Join,join底层调用的是cogroup和flatMapValues

scala> val joinrdd1 = sc.parallelize(List(("fei","bj"),("jim","sz")))
scala> val joinrdd2 = sc.parallelize(List(("fei",30),("jack",18),("jim",17)))

scala> joinrdd1.join(joinrdd2).collect
res2: Array[(String, (String, Int))] = Array((jim,(sz,17)), (fei,(bj,30)))

scala> joinrdd1.leftOuterJoin(joinrdd2).collect
res3: Array[(String, (String, Option[Int]))] = Array((jim,(sz,Some(17))), (fei,(bj,Some(30))))

scala> joinrdd1.rightOuterJoin(joinrdd2).collect
res4: Array[(String, (Option[String], Int))] = Array((jim,(Some(sz),17)), (jack,(None,18)), (fei,(Some(bj),30)))

scala> joinrdd1.fullOuterJoin(joinrdd2).collect
res6: Array[(String, (Option[String], Option[Int]))] = Array((jim,(Some(sz),Some(17))), (jack,(None,Some(18))), (fei,(Some(bj),Some(30))))

scala> joinrdd1.cogroup(joinrdd2).collect
res7: Array[(String, (Iterable[String], Iterable[Int]))] = Array((jim,(CompactBuffer(sz),CompactBuffer(17))), (jack,(CompactBuffer(),CompactBuffer(18))), (fei,(CompactBuffer(bj),CompactBuffer(30))))

不用distinct实现去重

distinct底层实现如下
def distinct(numPartitions: Int)(implicit ord: Ordering[T] = null): RDD[T] = withScope {
    map(x => (x, null)).reduceByKey((x, y) => x, numPartitions).map(_._1)
  }
  
scala> val rdd1 = sc.parallelize(Array(1, 2, 3, 4, 5, 6, 7, 7, 8, 8, 8, 9))
scala> rdd1.distinct().sortBy(-_).collect
res11: Array[Int] = Array(9, 8, 7, 6, 5, 4, 3, 2, 1)

scala> val rdd2 = rdd1.map(x => (x, null)).reduceByKey((x,y)=>x).map(_._1).sortBy(-_)
scala> rdd2.collect
res12: Array[Int] = Array(9, 8, 7, 6, 5, 4, 3, 2, 1)

aggregate
aggregate[U: ClassTag](zeroValue: U)(seqOp: (U, T) => U, combOp: (U, U) => U)
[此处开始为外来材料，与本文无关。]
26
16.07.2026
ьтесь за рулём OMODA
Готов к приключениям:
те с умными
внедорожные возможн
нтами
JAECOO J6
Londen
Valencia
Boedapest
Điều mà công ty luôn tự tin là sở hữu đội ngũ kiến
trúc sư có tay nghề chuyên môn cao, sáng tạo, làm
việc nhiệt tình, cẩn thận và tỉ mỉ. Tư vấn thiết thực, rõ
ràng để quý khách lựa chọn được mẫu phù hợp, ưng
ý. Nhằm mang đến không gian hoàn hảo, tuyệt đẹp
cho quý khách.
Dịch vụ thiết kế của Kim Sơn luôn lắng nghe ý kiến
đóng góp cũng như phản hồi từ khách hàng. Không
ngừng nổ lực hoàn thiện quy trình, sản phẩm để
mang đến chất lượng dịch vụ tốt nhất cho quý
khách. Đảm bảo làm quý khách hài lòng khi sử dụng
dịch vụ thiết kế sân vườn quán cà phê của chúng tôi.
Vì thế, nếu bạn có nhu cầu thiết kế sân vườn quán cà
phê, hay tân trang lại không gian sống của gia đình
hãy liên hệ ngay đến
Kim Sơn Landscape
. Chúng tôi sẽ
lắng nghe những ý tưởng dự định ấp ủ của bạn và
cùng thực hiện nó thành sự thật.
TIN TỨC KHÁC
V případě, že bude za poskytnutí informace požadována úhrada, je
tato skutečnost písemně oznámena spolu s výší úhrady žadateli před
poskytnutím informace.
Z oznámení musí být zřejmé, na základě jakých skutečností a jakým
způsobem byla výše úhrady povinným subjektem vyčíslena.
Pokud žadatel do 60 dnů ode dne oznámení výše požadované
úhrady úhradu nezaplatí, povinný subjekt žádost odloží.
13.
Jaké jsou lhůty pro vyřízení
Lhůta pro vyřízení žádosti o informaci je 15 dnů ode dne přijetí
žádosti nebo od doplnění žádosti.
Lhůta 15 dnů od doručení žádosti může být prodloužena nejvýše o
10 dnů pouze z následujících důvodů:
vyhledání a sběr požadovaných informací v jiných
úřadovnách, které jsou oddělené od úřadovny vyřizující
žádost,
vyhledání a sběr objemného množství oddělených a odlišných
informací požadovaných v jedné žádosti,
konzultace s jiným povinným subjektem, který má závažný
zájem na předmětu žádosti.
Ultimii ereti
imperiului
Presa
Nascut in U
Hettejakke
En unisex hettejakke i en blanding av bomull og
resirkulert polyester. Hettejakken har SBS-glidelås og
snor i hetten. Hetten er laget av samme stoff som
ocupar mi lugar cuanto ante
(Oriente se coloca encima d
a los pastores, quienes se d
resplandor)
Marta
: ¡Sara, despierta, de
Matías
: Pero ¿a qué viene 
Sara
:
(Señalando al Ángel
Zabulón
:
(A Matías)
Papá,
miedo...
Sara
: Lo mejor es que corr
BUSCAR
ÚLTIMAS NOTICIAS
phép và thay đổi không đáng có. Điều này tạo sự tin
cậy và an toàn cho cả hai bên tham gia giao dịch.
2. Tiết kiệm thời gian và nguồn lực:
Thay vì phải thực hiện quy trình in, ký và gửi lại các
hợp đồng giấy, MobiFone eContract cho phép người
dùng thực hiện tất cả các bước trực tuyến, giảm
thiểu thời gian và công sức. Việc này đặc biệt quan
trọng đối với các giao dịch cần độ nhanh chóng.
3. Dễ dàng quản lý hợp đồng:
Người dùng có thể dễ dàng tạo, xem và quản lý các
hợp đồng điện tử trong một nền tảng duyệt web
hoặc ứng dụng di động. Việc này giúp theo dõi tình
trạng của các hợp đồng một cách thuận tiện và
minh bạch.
val rdd1 = sc.parallelize(1 to 10,3)
/**
  * 0分区：1,2,3
  * 1分区：4,5,6
  * 2分区：7,8,9,10
  */
def func1(a:Int,b:Int):Int = a * b
def func2(a:Int,b:Int):Int = a + b
//    0分区  1*2*3      * 3 = 18
//    1分区  4*5*6      * 3 = 360
//    2分区  7*8*9*10   * 3 = 15120
//                          = 15498
//    15498 + 3 = 15501
rdd1.aggregate(3)(func1,func2)


scala> val rdd2 = sc.parallelize(List(List(1,3),List(2,4),List(3,5)),3)
scala> def func3(a:Int,b:List[Int]):Int = {
     |       a.max(b.max)
     |     }
func3: (a: Int, b: List[Int])Int

scala> def func4(a:Int,b:Int):Int = a + b
func4: (a: Int, b: Int)Int

scala>rdd2.aggregate(3)(func3,func4)
res0: Int = 15

aggregateByKey
aggregateByKey[U: ClassTag](zeroValue: U)(seqOp: (U, V) => U,
combOp: (U, U) => U)，初始值只参与分区内计算，不参与全局计算，与上面算子的差别

scala> val rdd3 = sc.parallelize(List(("a",3),("a",2),("c",4),("b",3),("c",6),("c",8)),2)
scala>rdd3.aggregateByKey(10)(math.max(_,_),_+_)
scala>res1.collect
res2: Array[(String, Int)] = Array((b,10), (a,10), (c,20))

====================>
分区0
("a",3),("a",2),("c",4),
	a:
		max(10,max(3,2)) ==> 10
	c:
		max(10,max(0,4)) ==> 10
-----------------------------------------------
分区1
("b",3),("c",6),("c",8)
	b: 
		max(10,3) ==>10
	c: 
		max(10,max(6,8)) ==>10
===============================================

scala>rdd3.aggregateByKey(5)(math.max(_,_),_+_)
scala>res3.collect
res5: Array[(String, Int)] = Array((b,5), (a,5), (c,13))

关于Join中是否shuffle的说明

关于shuffle中的宽窄依赖
窄依赖

一个父RDD的分区至多被一个子RDD的某个分区使用一次
一个父RDD的分区和一个子RDD的分区是唯一映射典型的map
多个父RDD的分区和一个子RDD的分区是唯一映射典型的union

宽依赖
一个父RDD的分区会被子RDD的分区使用多次

在窄依赖中有个特殊的join是不经过shuffle 的

这个特殊的join的存在有三个条件：

RDD1的分区数 = RDD2的分区数
RDD1的分区数 = Join的分区数
RDD2的分区数 = Join的分区数

/**
 * rdd1、rdd2、join 三者的分区数相同，不经过shuffle
 */
val rdd1 = sc.parallelize(List(("香蕉",20), ("苹果",50), ("菠萝",30), ("猕猴桃", 50)),2)
val rdd2 = sc.parallelize(List(("草莓",90), ("苹果",25), ("菠萝",25), ("猕猴桃", 30), ("西瓜", 45)),2)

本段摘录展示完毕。